I started by expressing the function as sum of two fractions using partial fraction decomposition to get $\frac{-1}{2(z-5)} + \frac{1}{2(z-7)}$
However I could only then end up writing that as the sum of two power series :
$$\frac{1}{10} \sum_{n=0}^\infty \frac{z^n}{3^n} - \frac{1}{14} \sum_{n=0}^\infty \frac{z^n}{7^n}$$ and I'm unsure how to write this in the form of a Taylor series.
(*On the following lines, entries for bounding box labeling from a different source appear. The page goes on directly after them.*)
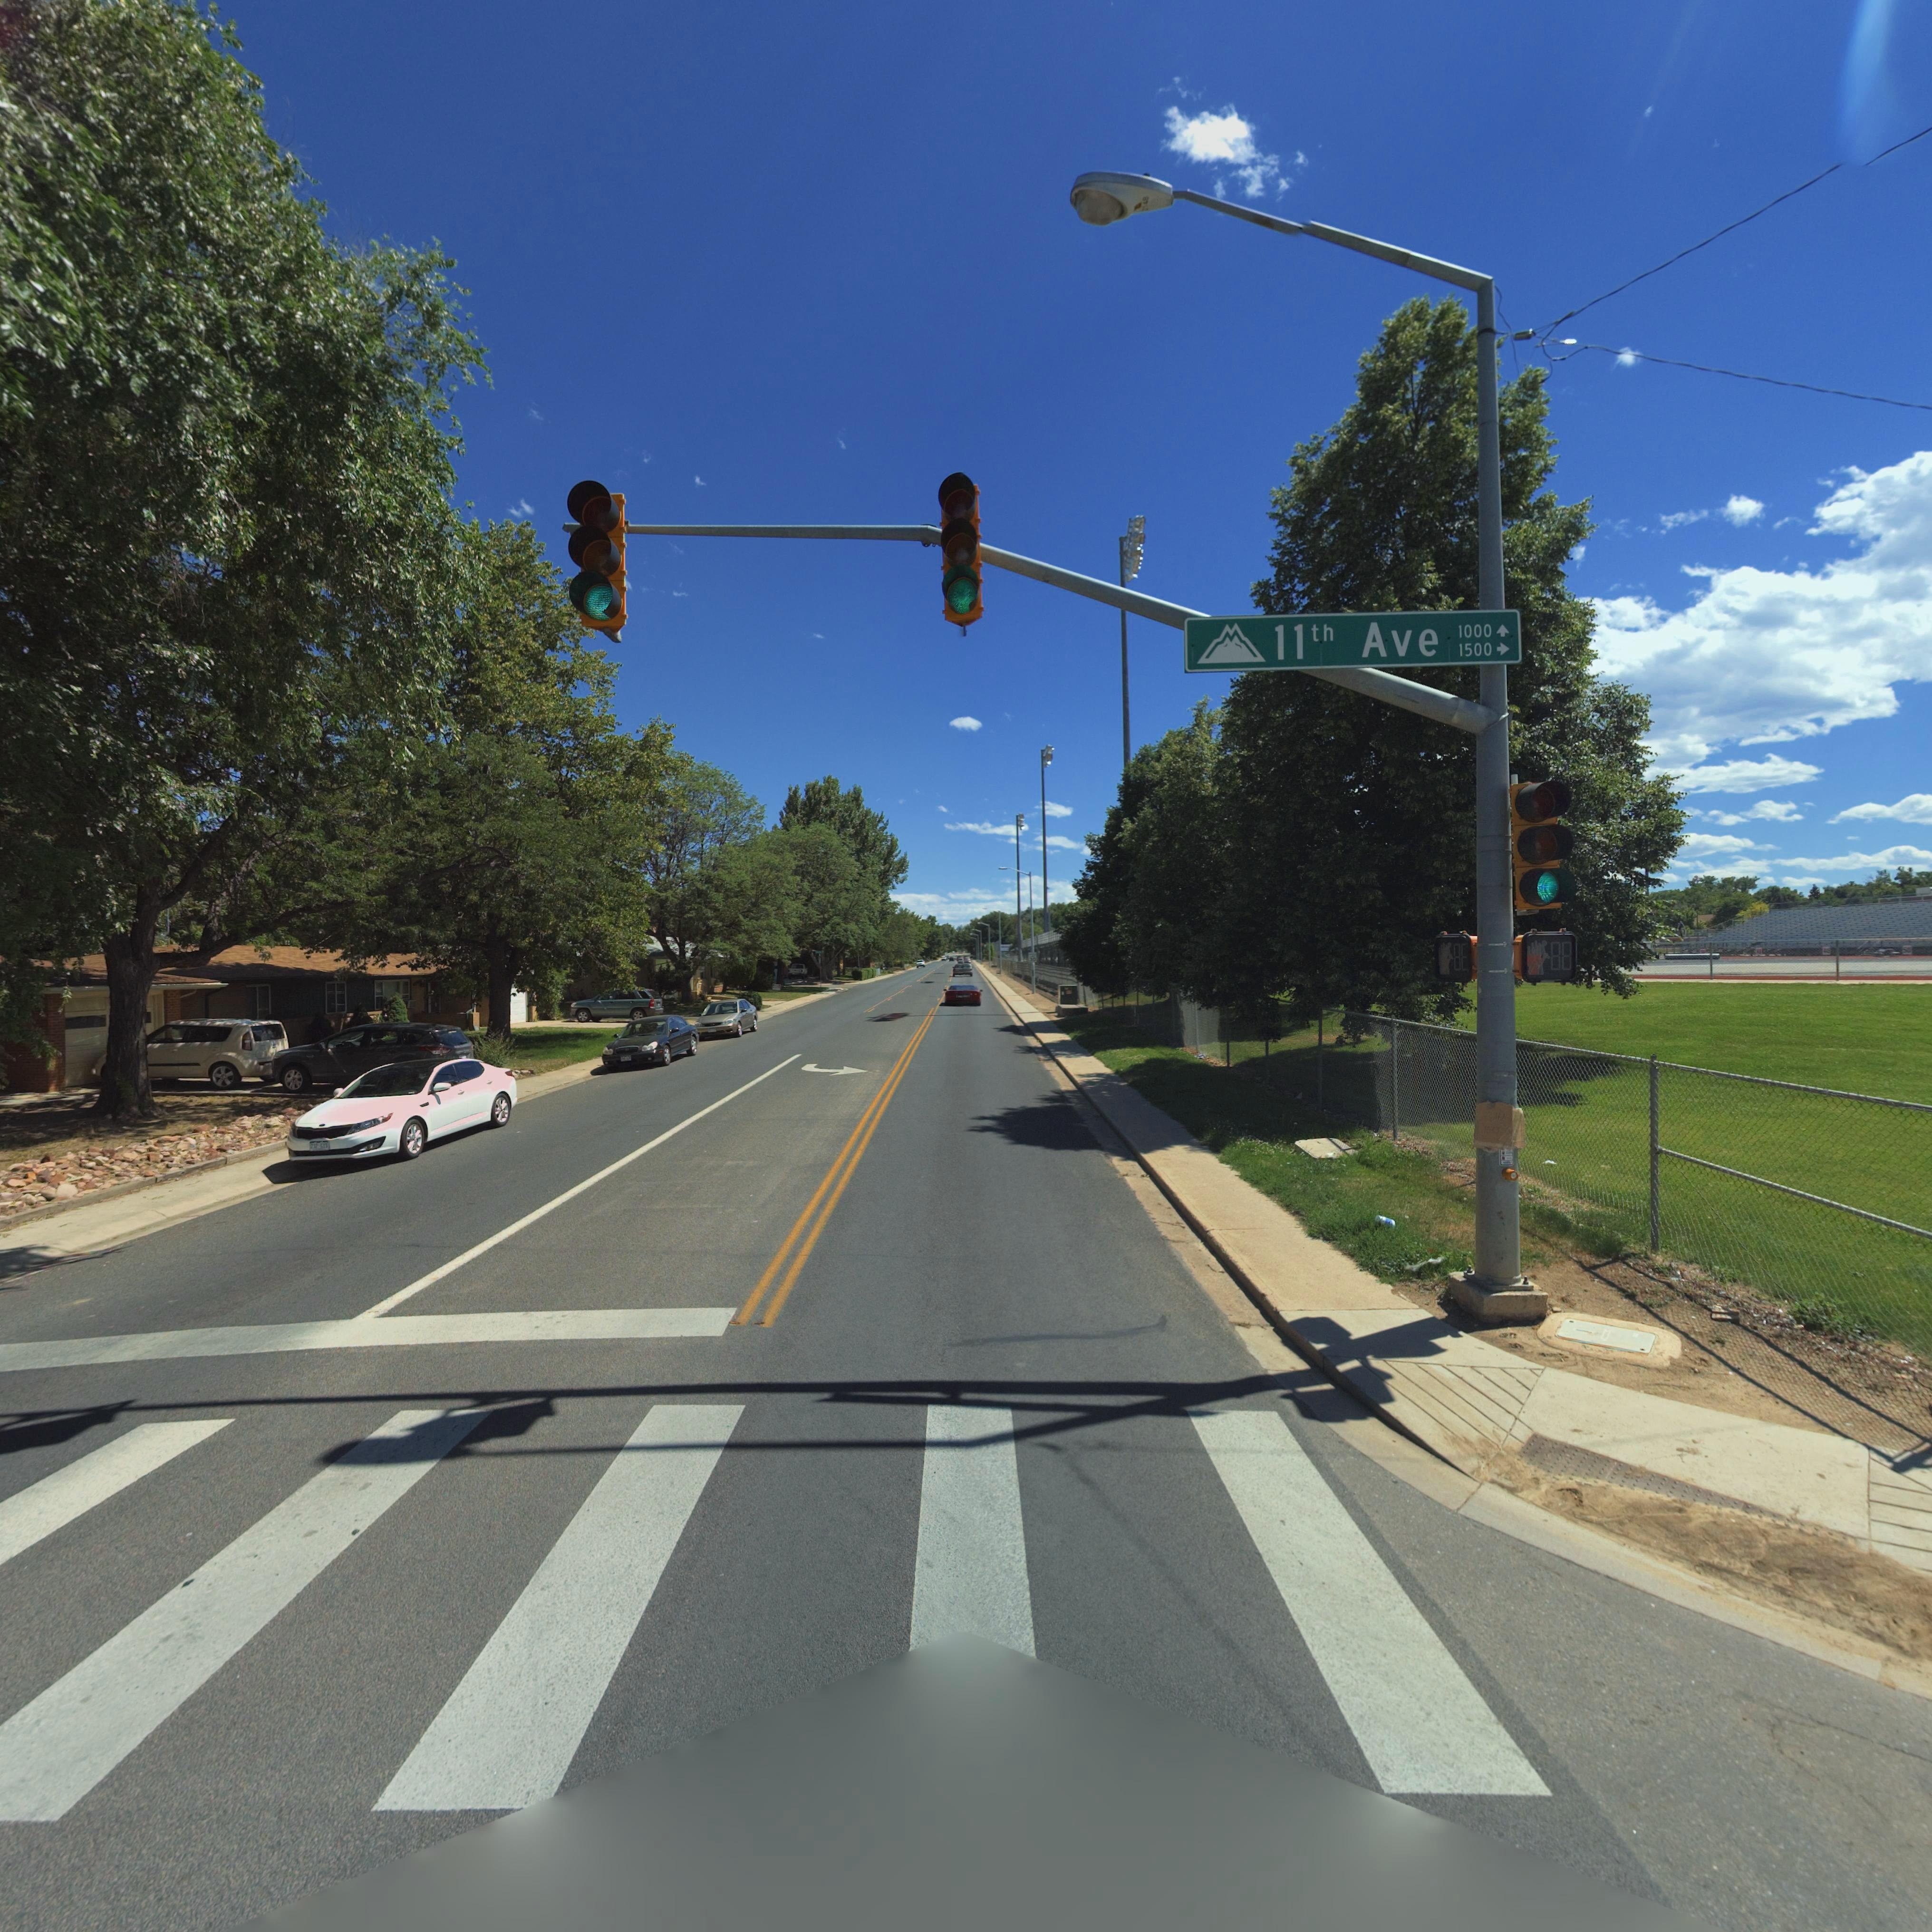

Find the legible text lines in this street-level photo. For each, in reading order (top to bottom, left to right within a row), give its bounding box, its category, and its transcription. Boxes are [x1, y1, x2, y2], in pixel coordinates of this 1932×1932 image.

[1458, 624, 1491, 638] StreetNumberRange: 1000
[1274, 621, 1439, 662] StreetName: 11th Ave
[1459, 641, 1510, 657] StreetNumberRange: 1500 ->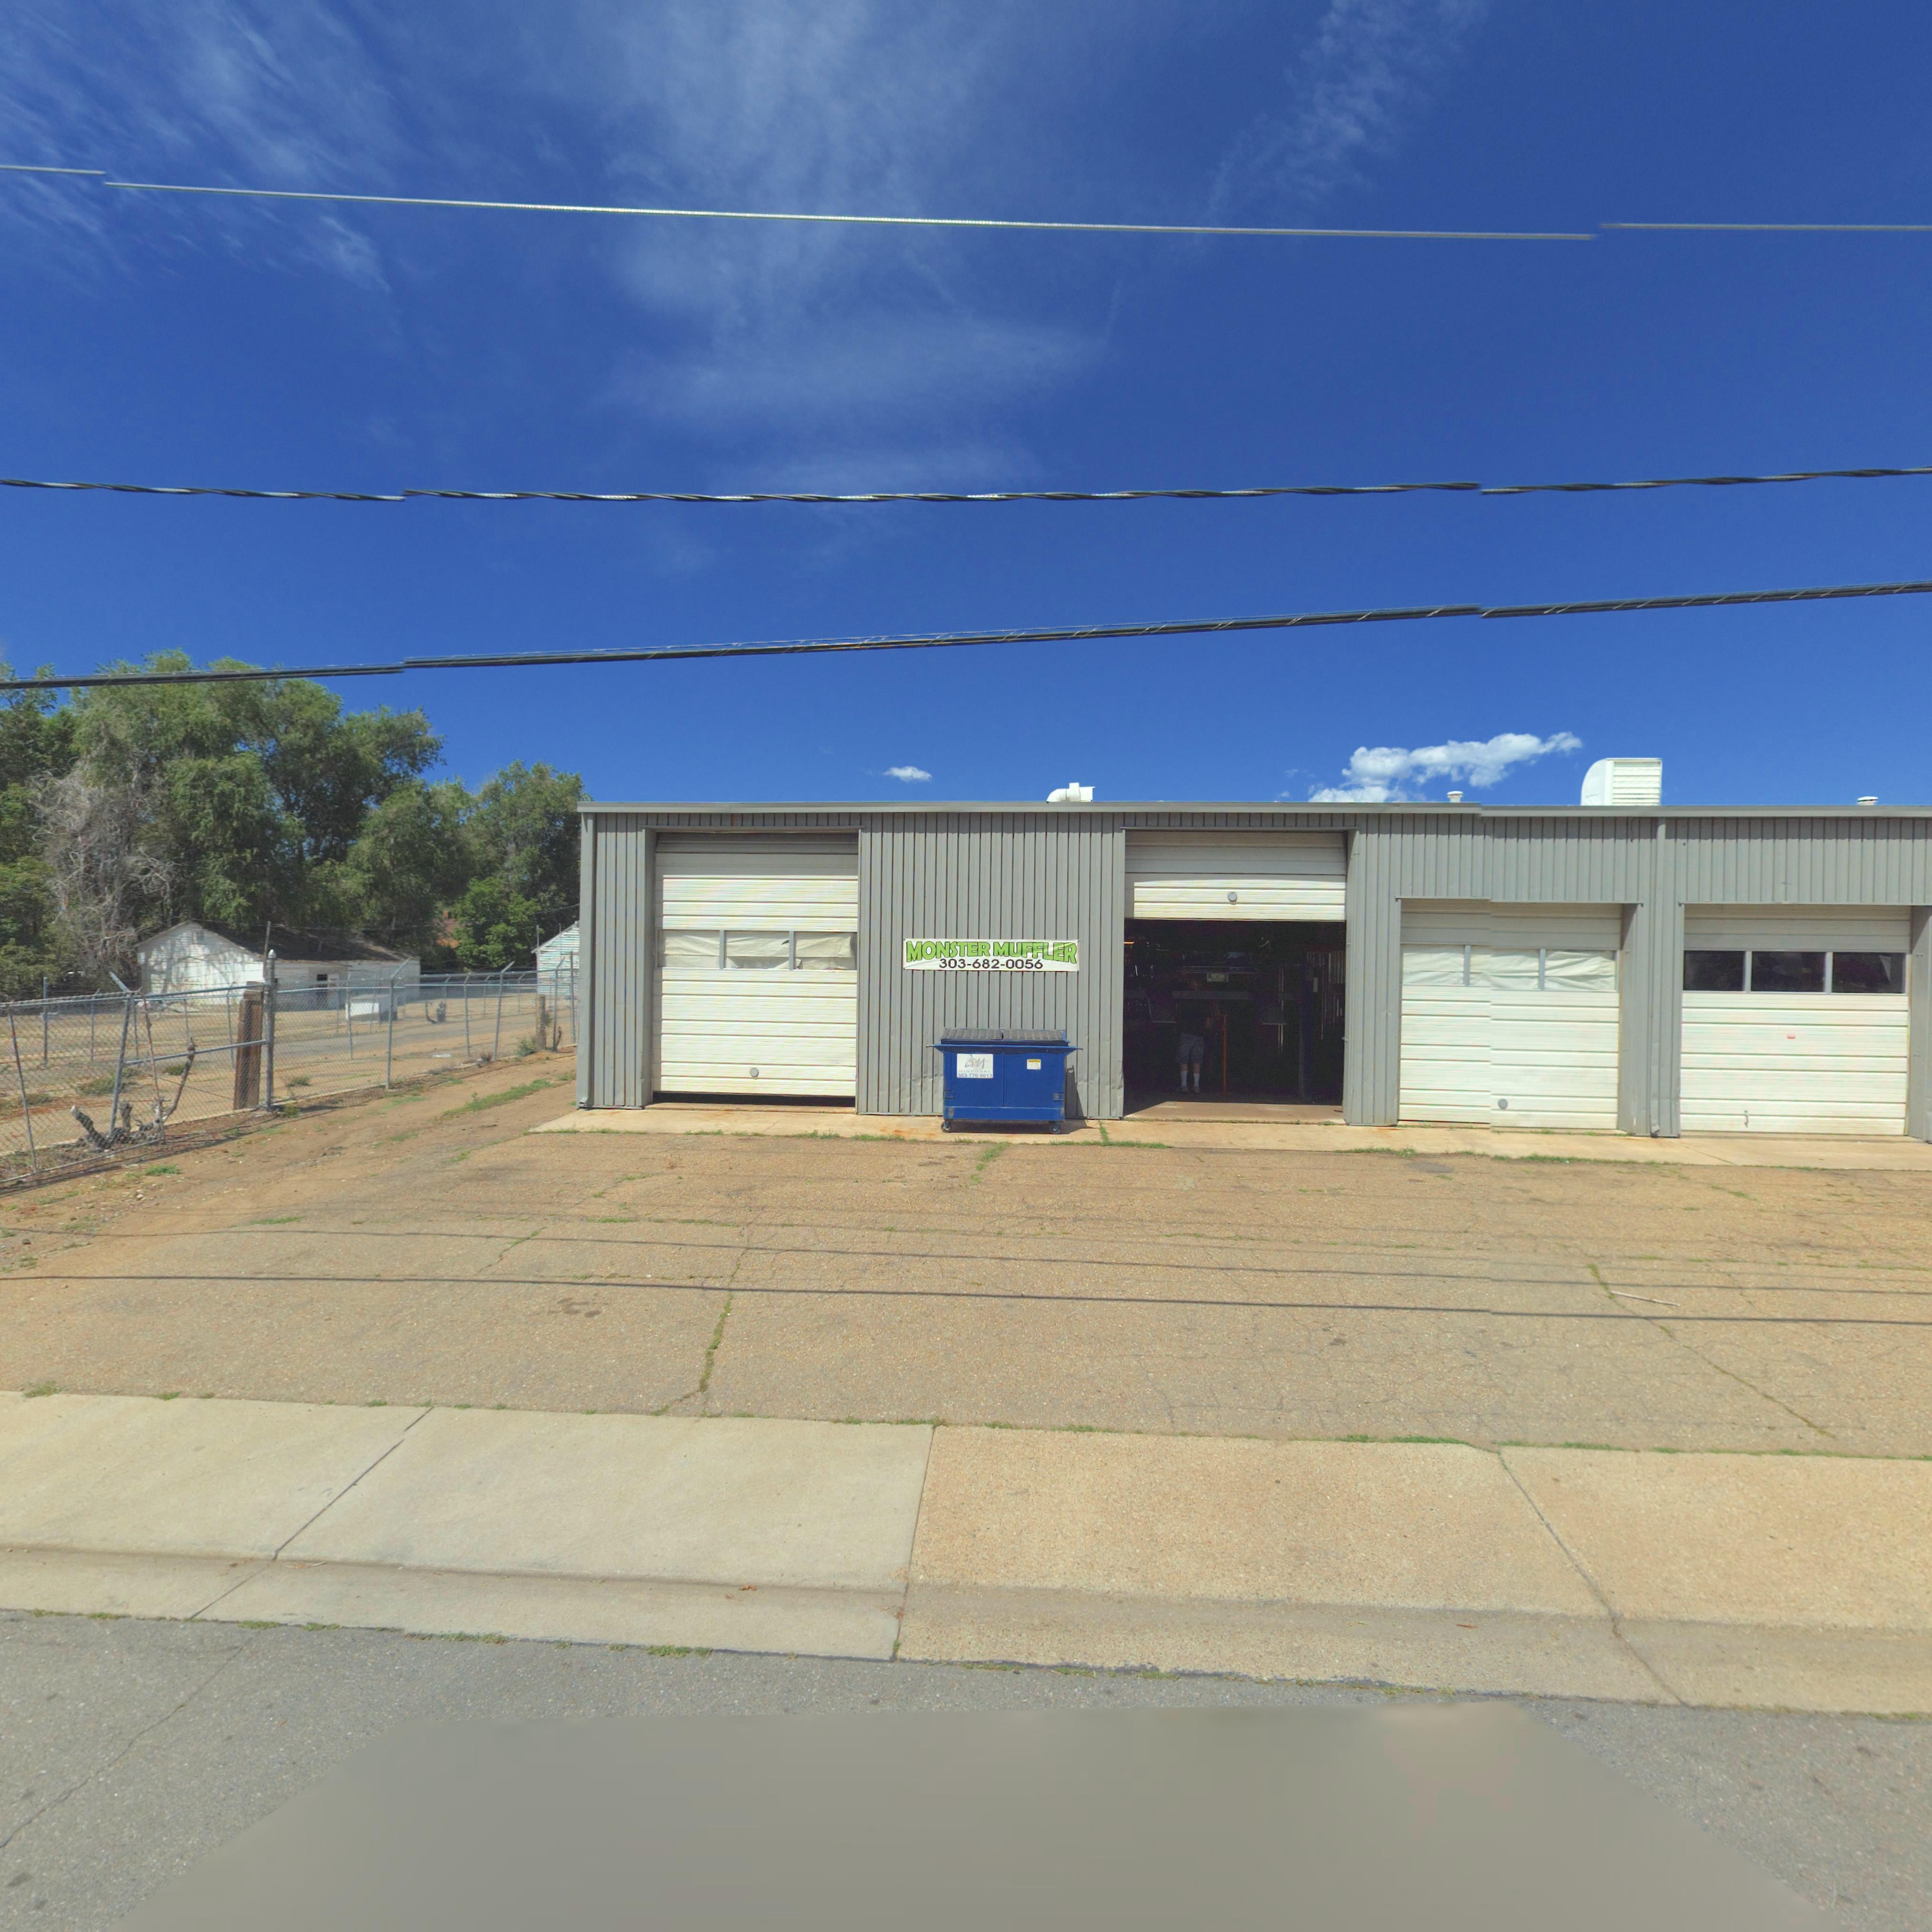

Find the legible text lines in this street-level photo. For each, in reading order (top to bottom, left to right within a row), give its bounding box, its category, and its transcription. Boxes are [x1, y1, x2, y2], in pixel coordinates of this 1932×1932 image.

[905, 940, 1078, 964] BusinessName: MONSTER MUFFLER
If we are looking to construct the series around $z_0 = 3$, we could have $\lvert z - 3\rvert < 1$ or $\lvert z - 3\rvert > 1$ which would be the series inside and outside a disc of radius one. In the first case, \begin{align} \frac{1/2}{z - 3 - 4} - \frac{1/2}{z - 3 - 2}&= \frac{-1/8}{1 - (z-3)/4} + \frac{1/4}{1-(z-3)/2}\\ &= -1/8\sum_{n=0}^{\infty}\Bigl(\frac{z-3}{4}\Bigr)^n+1/4\sum_{n=0}^{\infty}\Bigl(\frac{z-3}{2}\Bigr)^n\\ &= \frac{1}{2}\sum_{n=0}^{\infty}\biggl[\frac{1}{2^{n+1}}-\frac{1}{4^{n+1}}\biggr](z-3)^n \end{align} This was due to the definition of a geometric series $$ \sum_{n=0}^{\infty} ar^n = \frac{a}{1-r} $$ for $\lvert r\rvert < 1$.
If we want a power series convergent outside the disc, $\lvert z - 3\rvert > 1\iff 1/\lvert z -3\rvert < 1$. $$ \frac{1}{2(z - 3)}\frac{1}{1 - 4/(z-3)} - \frac{1}{2(z-3)}\frac{1}{1 - 2/(z-3)} $$ which leads to a Laurent series. What do you get for the Laurent series convergent outside of the disc?